BMJ 2021; 372 doi: https://doi.org/10.1136/bmj.n421 (Published 18 February 2021) Cite this as: BMJ 2021;372:n421

Read our latest coverage of the coronavirus outbreak

  1. Chris Baraniuk, freelance journalist
  1. Belfast
  1. chrisbaraniuk{at}gmail.com

Chris Baraniuk explains the elements that have made the UK’s vaccination programme a front runner globally and describes the hurdles that lie ahead

It looks like a world beating performance—the United Kingdom has administered more covid-19 vaccine first doses per 100 people (19) than any other nation of comparable population size.1

At the time of writing, 12 million people—roughly as many as the entire population of another vaccine front runner, Israel—have received their first dose of either the Pfizer-BioNTech or Oxford-AstraZeneca vaccine. Daily reports indicate that, on some days, more than half a million people have received a dose.
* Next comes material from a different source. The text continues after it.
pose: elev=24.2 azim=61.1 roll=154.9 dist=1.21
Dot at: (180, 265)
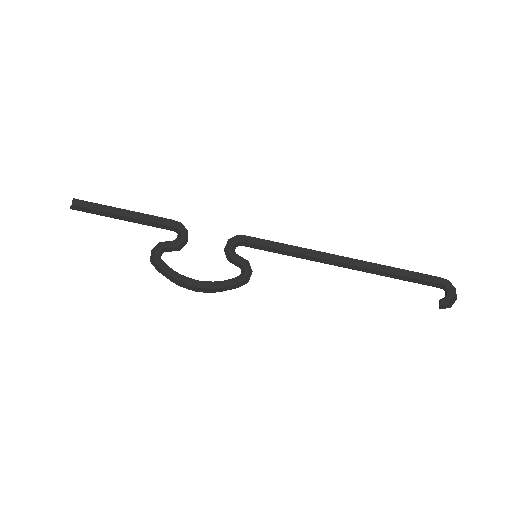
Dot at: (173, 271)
The government seems reasonably well placed to hit its target of giving 15 million people their first dose by mid-February. But the full story of the vaccination programme shows bumps in the road as well as successes.

Head start

The UK became the first country in the world to approve a covid-19 vaccine for emergency use in early December. But the groundwork was laid nearly a year earlier, when the Department of Health and Social Care reportedly began planning a mass vaccination programme before confirmation of the first covid-19 case in the UK.2 Meanwhile, the Oxford University scientists who would go on to develop a vaccine began meeting to discuss it in January 2020, before the World Health Organization (WHO) had even come up with the name covid-19.3 They were already working on a prototype vaccine against the coronavirus that causes MERS and reasoned that they would be able to adapt the chimpanzee adenovirus vector they were using to confer protection against SARS-CoV-2.

Just five months later, in June 2020, the UK signed a contract for 100 million doses of the Oxford-AstraZeneca vaccine.4 A separate deal securing access to 30 million doses of the Pfizer-BioNTech vaccine was announced the next month. This was increased to 40 million doses in October.5 “They’ve got ahead on ordering vaccines and they’ve got [the doses in hand] to give,” says Simon Clarke, associate professor in cellular microbiology at the University of Reading. “It’s as simple as that.”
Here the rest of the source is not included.